What to do |
1. Decide whether each statement below agrees with the neighbor profile, answering yes or no and quoting the words of the profile that decide it: (a) He graduated from a high school in Greenpoint. (b) He got married in 1979 in Fort Greene. (c) He owns a home in South Ozone Park.
2. According to the neighbor profile, what subject did he teach at Boricua College?

Get to Know a Neighbor Q & A: Alberto Valentin
By the Greenline | August 30, 2023
Each month GREENLINE will introduce you to a community member whose work or actions have benefitted the area. This month’s featured neighbor is Alberto Valentine. He is the executive director of the Graham Avenue BID, but also has a long history in North Brooklyn. “As a business improvement district, we look for every opportunity to engage residents and others to contribute their volunteer spirit. The key is my role connecting to the community, which is probably the most important thing I can do. Graham Avenue is more vibrant and [let’s] get foot traffic here!”
One of the reasons he wanted to participate in Get to Know a Neighbor is he wanted to let people know more about the Graham Avenue BID and expand its reach. He’s having tons of fun and hoping to have an impact in this community.
Question 1: What brought you to North Brooklyn?
Although he owns a home in South Ozone Park and he was born on Taffee Place in Bedford Steyvasant, near Pace University and lived in several neighborhoods of Brooklyn including: Brownsville (East NY), Fort Greene, Flatbush, and Sunset Park; he spent a lot of quality time in North Brooklyn.
“I graduated from Brooklyn Automotive High School in Greenpoint. I got married in 1979 right here in Williamsburg (the Marion Manor on Cook Street, off of Graham Avenue — it’s no longer there of course). My aunt owned a few grocery stores in Los Sures (Southside of Williamsburg) so we came to Williamsburg frequently and many of my cousins lived in the area). I recently came back to Williamsburg to teach business administration at Boricua College (9 Graham Avenue) from where I got recruited as the executive director of BID, replacing Betty Cooney, who held the role many years.”

Data listing |
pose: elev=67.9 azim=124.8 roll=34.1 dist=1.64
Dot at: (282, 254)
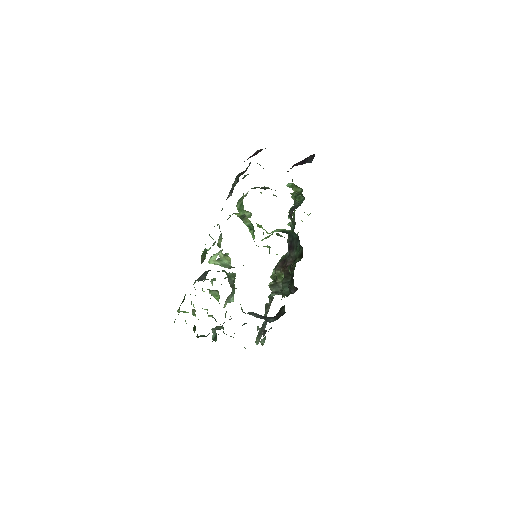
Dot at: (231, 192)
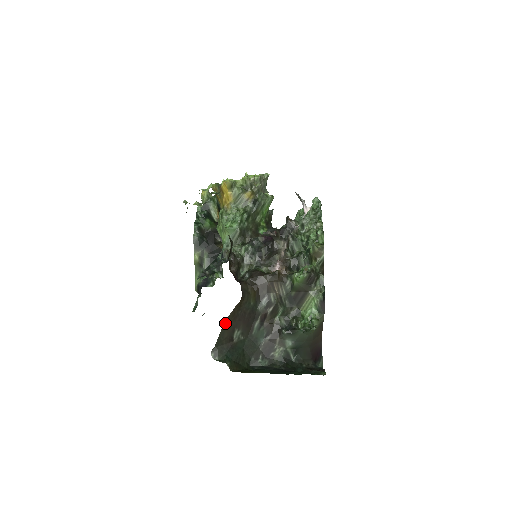
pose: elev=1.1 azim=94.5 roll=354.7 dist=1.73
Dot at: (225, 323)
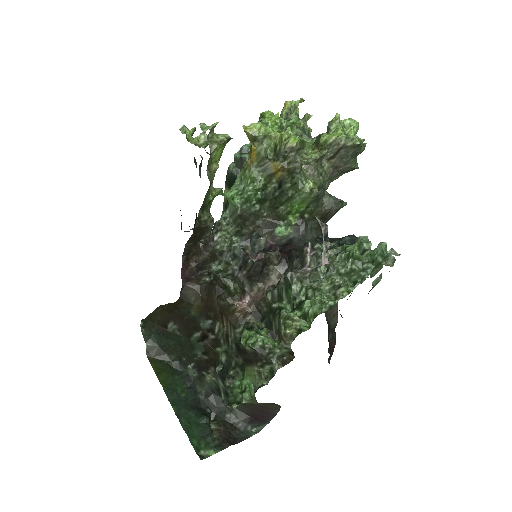
Dot at: (159, 308)
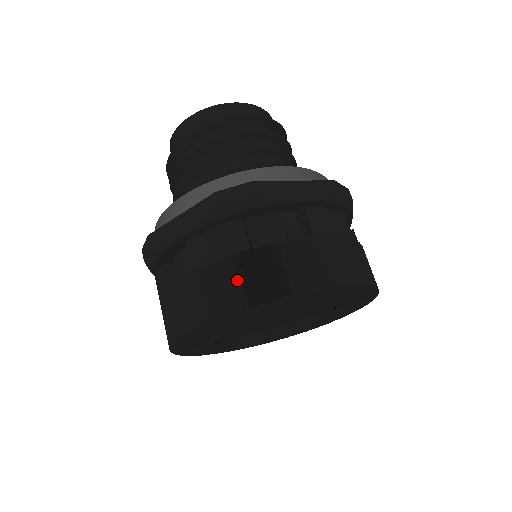
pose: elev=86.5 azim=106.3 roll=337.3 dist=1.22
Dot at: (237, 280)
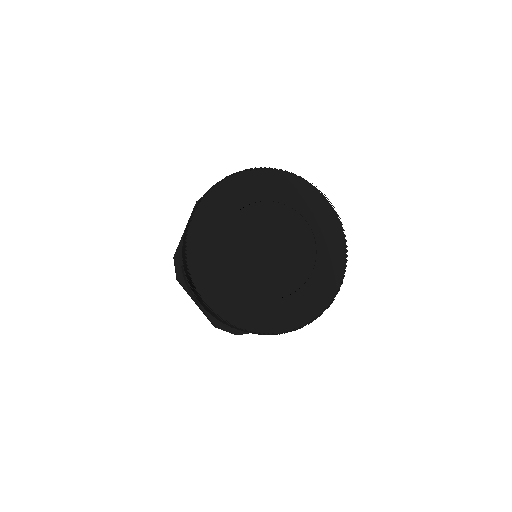
Dot at: occluded
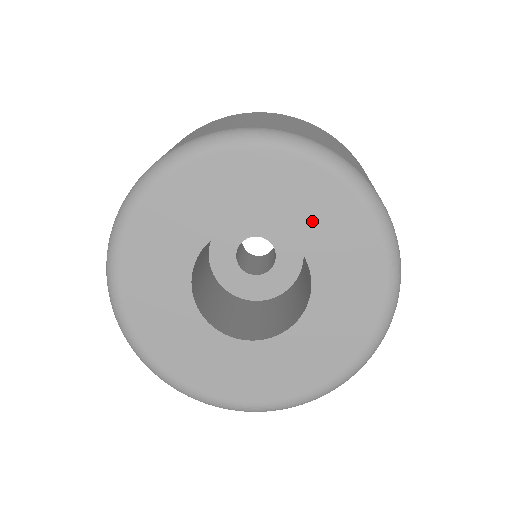
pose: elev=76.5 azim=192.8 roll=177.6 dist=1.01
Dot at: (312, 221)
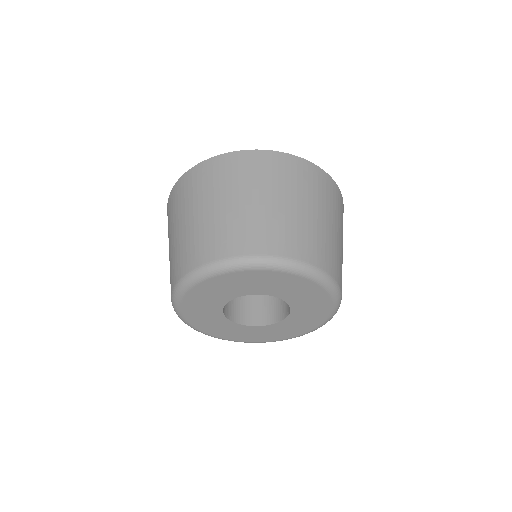
Dot at: (246, 286)
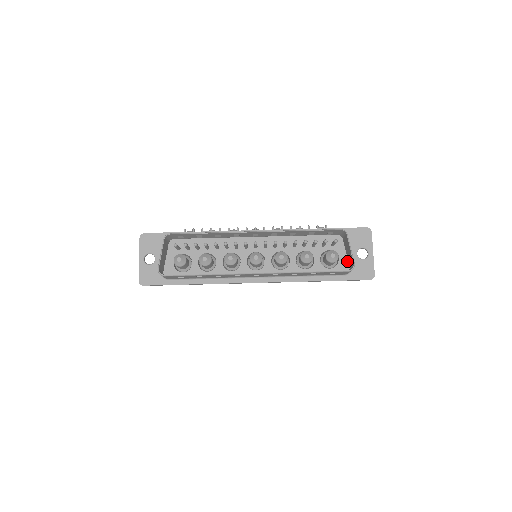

Answers for this exercise |
1.
(a) Yes: "I graduated from Brooklyn Automotive High School in Greenpoint."
(b) No: "I got married in 1979 right here in Williamsburg"
(c) Yes: "he owns a home in South Ozone Park"

2. Business administration.